Furthermore, we validated all these amplitudes in a large number of \(2\rightarrow 2\) processes by comparing them to Feynman rules at the squared amplitude level using our new computational package SPINAS, which numerically calculates phase-space points for constructive amplitudes, simultaneously published in a companion to this paper [26]. Our validations include a comparison with Feynman diagrams over a variety of masses, scattering energies and angles. In fact, downloading the SPINAS package includes a SM directory containing all the code for our validations. Moreover, for every process, we compare with Feynman diagrams in at least two configurations related by crossing symmetry and for the separate helicities of the photons and gluons when they are in the initial state.

EXTRACTED ENTRIES:
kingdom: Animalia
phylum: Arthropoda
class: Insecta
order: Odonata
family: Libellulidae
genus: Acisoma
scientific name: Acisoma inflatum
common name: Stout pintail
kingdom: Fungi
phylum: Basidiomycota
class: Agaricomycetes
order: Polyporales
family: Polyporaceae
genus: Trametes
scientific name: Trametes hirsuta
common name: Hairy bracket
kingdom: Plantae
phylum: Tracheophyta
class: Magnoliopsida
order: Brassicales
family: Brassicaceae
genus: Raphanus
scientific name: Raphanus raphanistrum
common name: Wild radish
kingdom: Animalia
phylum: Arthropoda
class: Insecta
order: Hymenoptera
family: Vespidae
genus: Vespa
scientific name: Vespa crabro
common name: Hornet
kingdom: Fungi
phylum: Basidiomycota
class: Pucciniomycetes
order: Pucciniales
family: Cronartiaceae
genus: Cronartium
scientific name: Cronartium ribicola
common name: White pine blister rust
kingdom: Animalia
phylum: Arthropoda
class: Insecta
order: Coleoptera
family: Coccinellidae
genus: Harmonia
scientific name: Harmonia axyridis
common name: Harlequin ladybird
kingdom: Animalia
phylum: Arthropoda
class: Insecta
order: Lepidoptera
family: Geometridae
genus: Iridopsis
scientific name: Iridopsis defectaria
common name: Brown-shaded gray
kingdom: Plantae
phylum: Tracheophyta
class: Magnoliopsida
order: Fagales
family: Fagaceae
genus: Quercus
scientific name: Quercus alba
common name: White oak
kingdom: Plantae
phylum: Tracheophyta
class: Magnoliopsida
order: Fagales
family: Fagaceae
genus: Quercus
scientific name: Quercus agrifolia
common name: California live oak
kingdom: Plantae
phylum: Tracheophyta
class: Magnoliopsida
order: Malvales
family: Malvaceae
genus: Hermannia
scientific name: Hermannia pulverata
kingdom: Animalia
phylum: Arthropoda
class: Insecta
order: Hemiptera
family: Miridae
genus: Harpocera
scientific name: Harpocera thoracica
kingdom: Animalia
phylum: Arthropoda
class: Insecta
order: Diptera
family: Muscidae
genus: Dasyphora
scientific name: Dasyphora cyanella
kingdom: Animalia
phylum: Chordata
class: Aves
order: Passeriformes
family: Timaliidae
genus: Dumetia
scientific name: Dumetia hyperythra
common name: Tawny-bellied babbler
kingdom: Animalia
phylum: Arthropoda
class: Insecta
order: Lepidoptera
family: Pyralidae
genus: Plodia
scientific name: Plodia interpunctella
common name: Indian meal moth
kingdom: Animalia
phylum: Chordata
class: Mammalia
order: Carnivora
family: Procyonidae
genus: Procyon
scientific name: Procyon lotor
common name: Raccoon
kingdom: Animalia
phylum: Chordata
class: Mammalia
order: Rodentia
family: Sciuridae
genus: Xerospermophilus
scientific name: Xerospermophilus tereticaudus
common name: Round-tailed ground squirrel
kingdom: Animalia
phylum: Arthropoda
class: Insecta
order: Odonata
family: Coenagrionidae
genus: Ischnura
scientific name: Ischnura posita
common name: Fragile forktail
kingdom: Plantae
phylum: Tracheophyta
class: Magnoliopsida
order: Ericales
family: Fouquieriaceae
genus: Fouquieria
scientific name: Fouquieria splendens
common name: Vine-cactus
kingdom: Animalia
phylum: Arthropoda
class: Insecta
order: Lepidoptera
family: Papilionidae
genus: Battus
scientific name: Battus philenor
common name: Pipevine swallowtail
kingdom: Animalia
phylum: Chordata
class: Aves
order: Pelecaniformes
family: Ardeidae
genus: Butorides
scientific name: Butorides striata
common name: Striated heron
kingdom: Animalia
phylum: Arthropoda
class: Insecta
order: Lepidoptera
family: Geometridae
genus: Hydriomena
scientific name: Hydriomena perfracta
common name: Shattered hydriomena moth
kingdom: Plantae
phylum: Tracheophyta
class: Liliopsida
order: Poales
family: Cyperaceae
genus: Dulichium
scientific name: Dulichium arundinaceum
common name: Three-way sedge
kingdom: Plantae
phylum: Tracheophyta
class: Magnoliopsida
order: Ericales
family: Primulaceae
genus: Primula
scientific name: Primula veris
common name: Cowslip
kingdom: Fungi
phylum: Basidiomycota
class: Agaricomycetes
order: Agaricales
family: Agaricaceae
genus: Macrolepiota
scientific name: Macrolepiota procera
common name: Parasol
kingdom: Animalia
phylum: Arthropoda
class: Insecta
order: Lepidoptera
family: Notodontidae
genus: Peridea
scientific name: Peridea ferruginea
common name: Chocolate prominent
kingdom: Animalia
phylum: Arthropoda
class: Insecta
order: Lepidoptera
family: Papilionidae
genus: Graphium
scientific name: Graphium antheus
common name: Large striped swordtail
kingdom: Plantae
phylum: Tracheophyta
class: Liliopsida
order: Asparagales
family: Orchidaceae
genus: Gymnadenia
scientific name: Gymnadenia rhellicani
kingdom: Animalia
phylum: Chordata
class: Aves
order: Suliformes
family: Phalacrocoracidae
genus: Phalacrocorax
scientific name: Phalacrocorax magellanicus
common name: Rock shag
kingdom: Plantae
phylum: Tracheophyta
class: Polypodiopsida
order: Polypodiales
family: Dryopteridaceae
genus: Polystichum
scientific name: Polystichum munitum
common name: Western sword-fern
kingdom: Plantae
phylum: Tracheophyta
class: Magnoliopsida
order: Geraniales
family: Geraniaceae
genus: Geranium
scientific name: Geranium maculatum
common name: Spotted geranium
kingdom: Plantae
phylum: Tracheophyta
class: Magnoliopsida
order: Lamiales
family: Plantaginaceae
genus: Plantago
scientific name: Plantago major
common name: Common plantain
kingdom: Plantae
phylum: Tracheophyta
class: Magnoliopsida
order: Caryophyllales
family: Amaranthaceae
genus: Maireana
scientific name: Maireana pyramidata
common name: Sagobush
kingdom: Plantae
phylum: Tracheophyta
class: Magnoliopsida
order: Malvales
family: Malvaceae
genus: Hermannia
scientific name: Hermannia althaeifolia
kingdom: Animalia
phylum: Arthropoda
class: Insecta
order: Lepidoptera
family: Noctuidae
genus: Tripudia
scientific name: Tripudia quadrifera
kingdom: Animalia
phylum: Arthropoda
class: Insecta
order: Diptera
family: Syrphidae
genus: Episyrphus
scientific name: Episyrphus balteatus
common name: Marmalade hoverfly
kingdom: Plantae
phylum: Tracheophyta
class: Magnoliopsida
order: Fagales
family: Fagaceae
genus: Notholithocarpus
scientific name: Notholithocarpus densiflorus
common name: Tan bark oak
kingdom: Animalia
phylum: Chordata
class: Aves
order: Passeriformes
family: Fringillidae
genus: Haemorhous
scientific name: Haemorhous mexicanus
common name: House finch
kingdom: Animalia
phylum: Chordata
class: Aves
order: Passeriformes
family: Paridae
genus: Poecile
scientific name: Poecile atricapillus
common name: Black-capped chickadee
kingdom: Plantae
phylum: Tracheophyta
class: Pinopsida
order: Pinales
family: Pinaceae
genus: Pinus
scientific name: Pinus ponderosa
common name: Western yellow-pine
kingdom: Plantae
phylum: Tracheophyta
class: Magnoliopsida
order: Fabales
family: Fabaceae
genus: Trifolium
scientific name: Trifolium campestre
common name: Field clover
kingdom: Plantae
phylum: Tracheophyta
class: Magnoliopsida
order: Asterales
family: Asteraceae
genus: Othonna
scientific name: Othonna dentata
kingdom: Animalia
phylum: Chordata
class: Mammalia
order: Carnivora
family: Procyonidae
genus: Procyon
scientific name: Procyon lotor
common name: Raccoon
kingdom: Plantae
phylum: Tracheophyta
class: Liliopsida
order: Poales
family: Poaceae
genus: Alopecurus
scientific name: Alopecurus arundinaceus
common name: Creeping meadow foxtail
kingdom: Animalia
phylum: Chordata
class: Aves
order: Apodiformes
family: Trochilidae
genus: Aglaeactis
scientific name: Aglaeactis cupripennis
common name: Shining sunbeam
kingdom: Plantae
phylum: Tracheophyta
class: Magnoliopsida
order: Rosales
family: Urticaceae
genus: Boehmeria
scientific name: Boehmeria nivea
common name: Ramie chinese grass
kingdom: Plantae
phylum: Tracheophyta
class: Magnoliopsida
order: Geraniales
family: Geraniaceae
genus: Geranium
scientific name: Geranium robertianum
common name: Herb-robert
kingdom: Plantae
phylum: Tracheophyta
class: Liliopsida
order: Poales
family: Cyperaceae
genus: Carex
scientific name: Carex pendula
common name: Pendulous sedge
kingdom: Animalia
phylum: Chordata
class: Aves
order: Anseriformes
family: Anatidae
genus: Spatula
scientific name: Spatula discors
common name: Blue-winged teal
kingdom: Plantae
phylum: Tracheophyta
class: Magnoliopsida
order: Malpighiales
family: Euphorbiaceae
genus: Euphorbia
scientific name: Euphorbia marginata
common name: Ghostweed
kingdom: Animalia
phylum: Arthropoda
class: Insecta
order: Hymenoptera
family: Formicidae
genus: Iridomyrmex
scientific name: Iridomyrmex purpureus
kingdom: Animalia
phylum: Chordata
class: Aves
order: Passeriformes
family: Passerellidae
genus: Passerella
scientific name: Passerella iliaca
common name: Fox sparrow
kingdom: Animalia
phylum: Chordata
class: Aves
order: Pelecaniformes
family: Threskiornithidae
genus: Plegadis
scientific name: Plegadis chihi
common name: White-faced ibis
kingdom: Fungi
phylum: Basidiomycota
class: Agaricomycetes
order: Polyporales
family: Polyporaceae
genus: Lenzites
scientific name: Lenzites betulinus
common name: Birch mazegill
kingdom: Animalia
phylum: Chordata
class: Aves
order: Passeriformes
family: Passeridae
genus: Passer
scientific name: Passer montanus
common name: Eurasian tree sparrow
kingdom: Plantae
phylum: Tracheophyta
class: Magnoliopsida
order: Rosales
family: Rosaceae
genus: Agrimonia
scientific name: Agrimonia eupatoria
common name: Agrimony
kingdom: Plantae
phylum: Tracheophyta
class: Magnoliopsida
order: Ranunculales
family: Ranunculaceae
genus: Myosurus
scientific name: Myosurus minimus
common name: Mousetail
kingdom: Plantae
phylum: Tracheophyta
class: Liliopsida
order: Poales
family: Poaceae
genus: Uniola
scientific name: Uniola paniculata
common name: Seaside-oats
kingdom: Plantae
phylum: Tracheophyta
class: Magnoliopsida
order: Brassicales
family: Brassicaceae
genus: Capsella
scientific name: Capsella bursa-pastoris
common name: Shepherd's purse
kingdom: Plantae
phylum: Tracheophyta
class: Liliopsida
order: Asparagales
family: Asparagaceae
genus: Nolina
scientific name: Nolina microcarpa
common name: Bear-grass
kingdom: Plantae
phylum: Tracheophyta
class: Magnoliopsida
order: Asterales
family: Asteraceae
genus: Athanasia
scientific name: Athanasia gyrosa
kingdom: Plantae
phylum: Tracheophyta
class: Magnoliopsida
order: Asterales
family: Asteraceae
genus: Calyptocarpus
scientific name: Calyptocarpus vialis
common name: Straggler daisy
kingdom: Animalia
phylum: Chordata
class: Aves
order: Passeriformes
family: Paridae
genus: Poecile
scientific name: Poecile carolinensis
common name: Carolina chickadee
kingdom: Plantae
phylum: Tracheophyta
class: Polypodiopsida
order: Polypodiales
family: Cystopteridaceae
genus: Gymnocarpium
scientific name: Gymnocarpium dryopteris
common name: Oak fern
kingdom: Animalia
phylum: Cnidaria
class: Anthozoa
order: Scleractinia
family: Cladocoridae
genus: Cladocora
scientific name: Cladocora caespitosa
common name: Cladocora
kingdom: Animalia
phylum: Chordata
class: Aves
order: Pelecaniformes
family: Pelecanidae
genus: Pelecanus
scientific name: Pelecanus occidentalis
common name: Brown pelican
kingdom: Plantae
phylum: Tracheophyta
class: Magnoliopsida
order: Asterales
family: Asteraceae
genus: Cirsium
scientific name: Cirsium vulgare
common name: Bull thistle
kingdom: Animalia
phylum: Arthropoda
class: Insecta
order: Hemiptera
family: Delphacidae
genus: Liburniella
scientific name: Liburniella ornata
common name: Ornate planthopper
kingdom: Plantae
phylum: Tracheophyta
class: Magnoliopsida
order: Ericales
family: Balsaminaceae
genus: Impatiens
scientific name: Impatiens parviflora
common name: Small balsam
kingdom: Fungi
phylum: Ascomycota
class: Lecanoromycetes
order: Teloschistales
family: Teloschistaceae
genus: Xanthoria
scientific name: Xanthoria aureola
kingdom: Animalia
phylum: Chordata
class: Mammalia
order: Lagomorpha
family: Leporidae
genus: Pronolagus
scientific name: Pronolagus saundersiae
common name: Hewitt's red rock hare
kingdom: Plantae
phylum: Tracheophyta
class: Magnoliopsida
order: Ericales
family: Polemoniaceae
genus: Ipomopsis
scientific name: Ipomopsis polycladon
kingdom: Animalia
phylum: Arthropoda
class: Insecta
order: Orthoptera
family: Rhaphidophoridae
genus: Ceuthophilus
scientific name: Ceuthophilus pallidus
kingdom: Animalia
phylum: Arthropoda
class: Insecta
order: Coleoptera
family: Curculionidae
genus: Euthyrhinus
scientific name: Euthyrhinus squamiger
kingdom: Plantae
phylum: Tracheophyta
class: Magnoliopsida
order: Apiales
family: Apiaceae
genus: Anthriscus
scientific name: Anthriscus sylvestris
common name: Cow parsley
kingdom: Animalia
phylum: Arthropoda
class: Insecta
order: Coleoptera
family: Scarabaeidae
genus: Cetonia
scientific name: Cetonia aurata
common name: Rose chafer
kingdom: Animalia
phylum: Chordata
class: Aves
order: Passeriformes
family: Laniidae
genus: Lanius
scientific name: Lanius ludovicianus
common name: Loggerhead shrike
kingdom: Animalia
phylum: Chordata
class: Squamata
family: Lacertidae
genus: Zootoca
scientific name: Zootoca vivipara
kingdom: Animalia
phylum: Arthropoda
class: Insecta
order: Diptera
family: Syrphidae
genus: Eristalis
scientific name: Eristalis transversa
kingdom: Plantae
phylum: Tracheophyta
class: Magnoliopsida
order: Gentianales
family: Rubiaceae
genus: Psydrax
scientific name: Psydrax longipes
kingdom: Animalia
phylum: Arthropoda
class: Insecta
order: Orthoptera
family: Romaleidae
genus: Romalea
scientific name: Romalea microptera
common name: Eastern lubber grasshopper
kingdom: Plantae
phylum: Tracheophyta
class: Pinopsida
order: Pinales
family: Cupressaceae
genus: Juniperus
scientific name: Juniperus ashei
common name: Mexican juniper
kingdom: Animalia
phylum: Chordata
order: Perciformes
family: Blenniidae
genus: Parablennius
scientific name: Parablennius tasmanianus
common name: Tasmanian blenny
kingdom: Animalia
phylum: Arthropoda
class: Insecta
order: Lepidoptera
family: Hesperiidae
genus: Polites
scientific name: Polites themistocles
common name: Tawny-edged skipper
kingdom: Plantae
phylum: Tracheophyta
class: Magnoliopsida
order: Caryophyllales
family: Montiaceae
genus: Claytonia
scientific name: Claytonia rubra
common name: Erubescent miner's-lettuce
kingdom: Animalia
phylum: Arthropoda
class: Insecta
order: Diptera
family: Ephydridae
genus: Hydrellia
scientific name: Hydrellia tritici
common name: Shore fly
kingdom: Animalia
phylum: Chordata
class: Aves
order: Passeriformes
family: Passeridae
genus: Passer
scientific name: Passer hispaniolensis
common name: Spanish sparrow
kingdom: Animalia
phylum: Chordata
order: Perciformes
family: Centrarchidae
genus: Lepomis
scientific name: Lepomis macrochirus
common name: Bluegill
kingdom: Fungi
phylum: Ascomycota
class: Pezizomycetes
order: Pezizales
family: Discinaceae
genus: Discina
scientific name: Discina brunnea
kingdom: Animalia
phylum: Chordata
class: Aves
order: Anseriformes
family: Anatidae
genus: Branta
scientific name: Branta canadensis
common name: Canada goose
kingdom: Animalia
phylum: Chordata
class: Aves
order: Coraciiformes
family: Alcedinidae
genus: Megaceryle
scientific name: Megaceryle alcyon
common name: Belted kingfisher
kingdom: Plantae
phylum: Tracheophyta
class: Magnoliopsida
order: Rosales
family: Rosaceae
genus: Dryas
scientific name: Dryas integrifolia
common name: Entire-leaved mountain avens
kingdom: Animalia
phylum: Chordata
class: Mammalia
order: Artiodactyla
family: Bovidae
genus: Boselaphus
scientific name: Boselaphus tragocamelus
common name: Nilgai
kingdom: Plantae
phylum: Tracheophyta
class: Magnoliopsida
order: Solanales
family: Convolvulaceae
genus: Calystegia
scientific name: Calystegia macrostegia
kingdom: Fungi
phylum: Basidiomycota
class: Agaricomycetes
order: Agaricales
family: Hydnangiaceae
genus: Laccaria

WHAT YOU ARE ASKED TO DO:
Can you condense the paragraph of the amplitude-validation excerpt that begins "Furthermore, we validated all these amplitudes" into a short bulleted list that keeps its main facts?

SOLUTION BELOW:
- All the amplitudes were validated in many \(2\rightarrow 2\) processes by comparing them with Feynman rules at the squared-amplitude level.
- The comparisons used SPINAS, a new package that numerically calculates phase-space points for constructive amplitudes, published simultaneously in a companion paper [26].
- The checks against Feynman diagrams covered a range of masses, scattering energies and angles.
- The SPINAS download includes an SM directory with all the validation code.
- Each process was compared in at least two configurations related by crossing symmetry.
- When photons and gluons are in the initial state, their helicities were checked separately.